Когда я возвращаюсь к фасаду, то обнаруживаю незнакомца. Здоровяк с толстой шеей стоит возле двери. Он одет в отлично сшитый костюм и прижимает к уху телефон. Мужчина рявкает что-то на кантонском диалекте, и я вручаю ему листок бумаги, который он, не глядя, сминает в кулаке. Пиджак у него расстегнут, чтобы я отчетливо видел полуавтоматический пистолет в наплечной кобуре. Он бормочет что-то в трубку, слушает, смотрит на меня и кивает. Потом разглаживает смятый листок, вынимает ручку и пишет другой адрес.
Я ухожу от охранника, и такси везет меня в Шек-О, находящийся на юго-восточной оконечности острова. Тут живописно. Нашей целью оказывается многоэтажный особняк в стиле модерн, возвышающийся на красном скалистом утесе с видом на Южно-Китайское море. В стройных и вместе с тем классически-острых линиях и элегантных материалах местные архитектурные традиции объединены с самоуверенным глобалистским стилем. Шофер сообщает мне, что этот дом, если его купить, обойдется примерно в тридцать миллионов долларов.
Думаю, что он ожидает от меня щедрых чаевых.
Шагая по хрустящему гравию, которым засыпан двор, я замечаю, что камешки имеют два оттенка – светло-серый и темно-серый – и образуют геометрическую фигуру, которая повсеместно встречается в моем прежнем мире. Изображение весьма велико – причем настолько, что, по-моему, его можно разглядеть с орбитального спутника. Пиломоторные рефлексы резко пробуждаются, и каждый волосок на моем теле встает дыбом, потому что это
Я стучу в деревянную дверь, сплошь украшенную резьбой.
Она открывается.
Когда я увидел его в шестьдесят пятом году, ему уже исполнилось сорок два. Значит, теперь ему девяносто три. У него такое же удлиненное лицо и крючковатый нос, хотя на переносице появилась россыпь мелких кровоподтеков от лопнувших сосудов. Полные некогда губы истончились, кожу избороздили морщины, вьющиеся волосы побелели и поредели. Но над трехцветными глазами так же нависают густые брови.
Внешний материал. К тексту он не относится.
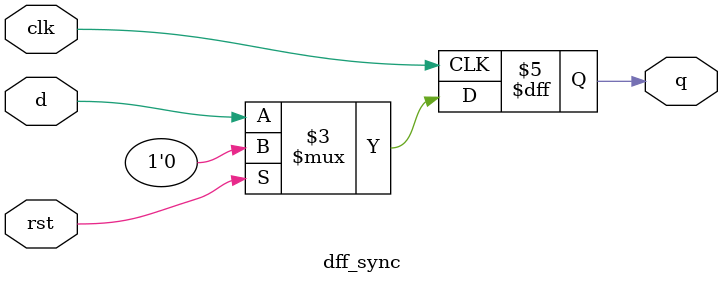
<source format=v>
`timescale 1ns / 1ps

module dff_sync(d,clk,rst,q );
input d,clk,rst;
output reg q;

always @(posedge clk)
begin
        if(rst)
        q<=1'b0;
        else
        q<= d;
end

endmodule

</source>
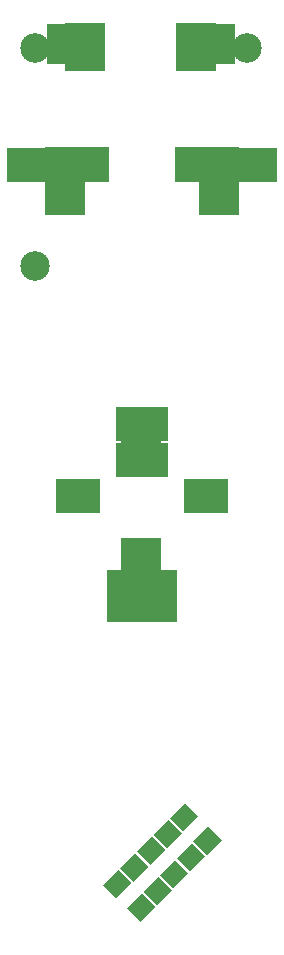
<source format=gbp>
G75*
%MOIN*%
%OFA0B0*%
%FSLAX25Y25*%
%IPPOS*%
%LPD*%
%AMOC8*
5,1,8,0,0,1.08239X$1,22.5*
%
%ADD10C,0.09843*%
%ADD11R,0.13780X0.13780*%
%ADD12R,0.14567X0.11811*%
%ADD13R,0.13780X0.16142*%
%ADD14R,0.13780X0.22835*%
%ADD15R,0.23622X0.17717*%
%ADD16R,0.17717X0.11417*%
%ADD17R,0.17717X0.11811*%
%ADD18R,0.06299X0.07087*%
D10*
X0068698Y0298500D03*
X0068698Y0371335D03*
X0139564Y0371335D03*
D11*
X0128737Y0372516D03*
X0128737Y0372516D03*
X0079524Y0372516D03*
X0079524Y0372516D03*
X0104131Y0242594D03*
X0104131Y0201256D03*
D12*
X0083264Y0222122D03*
X0125784Y0222122D03*
X0142320Y0332358D03*
X0066729Y0332358D03*
D13*
X0085627Y0371728D03*
X0122635Y0371728D03*
D14*
X0130115Y0326846D03*
X0078934Y0326846D03*
D15*
X0104524Y0188657D03*
D16*
X0084839Y0332358D03*
X0084839Y0332555D03*
X0124209Y0332555D03*
X0124209Y0332358D03*
D17*
X0104524Y0245941D03*
X0104524Y0233933D03*
D18*
G36*
X0096018Y0087913D02*
X0091565Y0092366D01*
X0096574Y0097375D01*
X0101027Y0092922D01*
X0096018Y0087913D01*
G37*
G36*
X0101586Y0093481D02*
X0097133Y0097934D01*
X0102142Y0102943D01*
X0106595Y0098490D01*
X0101586Y0093481D01*
G37*
G36*
X0103813Y0080118D02*
X0099360Y0084571D01*
X0104369Y0089580D01*
X0108822Y0085127D01*
X0103813Y0080118D01*
G37*
G36*
X0109381Y0085686D02*
X0104928Y0090139D01*
X0109937Y0095148D01*
X0114390Y0090695D01*
X0109381Y0085686D01*
G37*
G36*
X0114949Y0091254D02*
X0110496Y0095707D01*
X0115505Y0100716D01*
X0119958Y0096263D01*
X0114949Y0091254D01*
G37*
G36*
X0120517Y0096821D02*
X0116064Y0101274D01*
X0121073Y0106283D01*
X0125526Y0101830D01*
X0120517Y0096821D01*
G37*
G36*
X0126084Y0102389D02*
X0121631Y0106842D01*
X0126640Y0111851D01*
X0131093Y0107398D01*
X0126084Y0102389D01*
G37*
G36*
X0118290Y0110184D02*
X0113837Y0114637D01*
X0118846Y0119646D01*
X0123299Y0115193D01*
X0118290Y0110184D01*
G37*
G36*
X0112722Y0104616D02*
X0108269Y0109069D01*
X0113278Y0114078D01*
X0117731Y0109625D01*
X0112722Y0104616D01*
G37*
G36*
X0107154Y0099048D02*
X0102701Y0103501D01*
X0107710Y0108510D01*
X0112163Y0104057D01*
X0107154Y0099048D01*
G37*
M02*

</source>
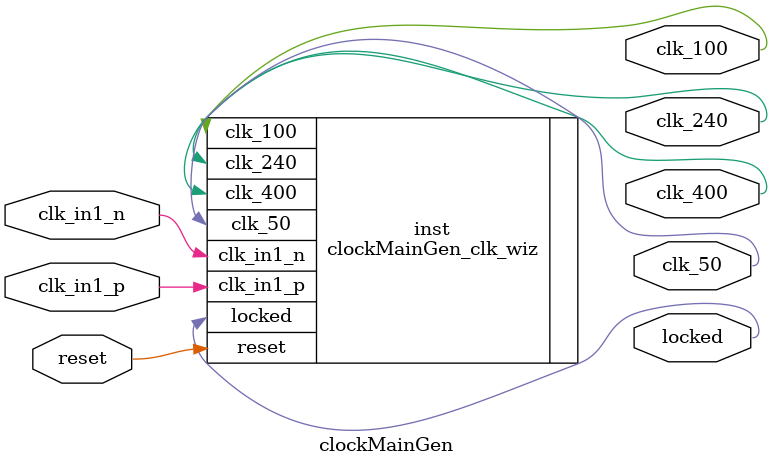
<source format=v>


`timescale 1ps/1ps

(* CORE_GENERATION_INFO = "clockMainGen,clk_wiz_v5_4_3_0,{component_name=clockMainGen,use_phase_alignment=true,use_min_o_jitter=true,use_max_i_jitter=false,use_dyn_phase_shift=false,use_inclk_switchover=false,use_dyn_reconfig=false,enable_axi=0,feedback_source=FDBK_AUTO,PRIMITIVE=MMCM,num_out_clk=4,clkin1_period=5.000,clkin2_period=10.0,use_power_down=false,use_reset=true,use_locked=true,use_inclk_stopped=false,feedback_type=SINGLE,CLOCK_MGR_TYPE=NA,manual_override=false}" *)

module clockMainGen 
 (
  // Clock out ports
  output        clk_240,
  output        clk_400,
  output        clk_50,
  output        clk_100,
  // Status and control signals
  input         reset,
  output        locked,
 // Clock in ports
  input         clk_in1_p,
  input         clk_in1_n
 );

  clockMainGen_clk_wiz inst
  (
  // Clock out ports  
  .clk_240(clk_240),
  .clk_400(clk_400),
  .clk_50(clk_50),
  .clk_100(clk_100),
  // Status and control signals               
  .reset(reset), 
  .locked(locked),
 // Clock in ports
  .clk_in1_p(clk_in1_p),
  .clk_in1_n(clk_in1_n)
  );

endmodule

</source>
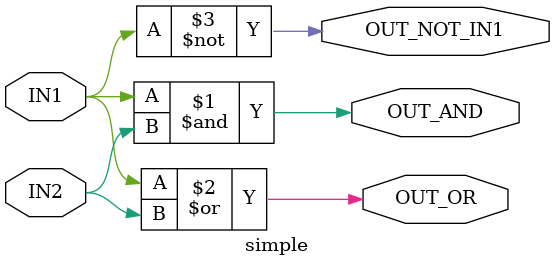
<source format=v>
/*
Module:
	Switch Level
	Gate Level
	Data Level
	Behavioral Level(Algorithmic)
	
	Data Level + Behavioral Level => RTL (Register transfer level)
*/

// Port List = Parameters. Input at beginning, output at ending.
module simple(IN1, IN2, OUT_AND, OUT_OR, OUT_NOT_IN1);

   input   IN1, IN2;
   output  OUT_AND, OUT_OR, OUT_NOT_IN1;

   and G1(OUT_AND, IN1, IN2);
   or  G2(OUT_OR,  IN1, IN2);
   not G3(OUT_NOT_IN1, IN1);
   
endmodule
</source>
Я молча таращусь на него, а он отвечает мне довольной усмешкой.
Это Лайонел Гоеттрейдер.
– Наконец-то! – произносит он.
105
Итак, Лайонел Гоеттрейдер реален, жив и давно ждет меня.
– Рад знакомству, мистер Баррен, – изрекает он. – Я – Лайонел Гоеттрейдер. Полагаю, вы приехали, чтобы побеседовать о путешествиях во времени.
С того момента, когда я покинул Сан-Франциско, я старательно репетировал фразы, которые мне следовало сказать Лайонелу Гоеттрейдеру. Я ведь хотел убедить его, что я не сумасшедший. Но я не рассчитывал, что мне вообще не придется объясняться!
Признаюсь, еще на борту самолета я побаивался, что при виде столь важной для моего мира персоны я впаду в ступор и буду невнятно бормотать. К счастью, мне столько раз доводилось видеть ученого в имитационных моделях, что сейчас я почти не паникую. Похожее ощущение бывает, когда случайно встречаешь в магазине родителей твоего школьного друга – сильнее всего удивляет то, насколько сильно люди постарели…
– Для меня знакомство с вами – огромная честь, сэр, – говорю я.
Я протягиваю руку, и по его лицу пробегает едва заметная дрожь.
Затем он жестом приглашает меня войти в дом следом за ним. Я обращаю внимание на его странную походку – одновременно твердую и какую-то текучую. Его ноги обмотаны прозрачными лентами из тонких проводов, равномерно спускающихся к лодыжкам.
– Это помогает мне ходить, – объясняет Лайонел. – Не стану утомлять вас подробностями, но здесь задействовано электрическое возбуждение мускулов, осциллирующее воздействие на равновесие и еще небольшое влияние на силу тяжести. Мое изобретение. Как и все остальное.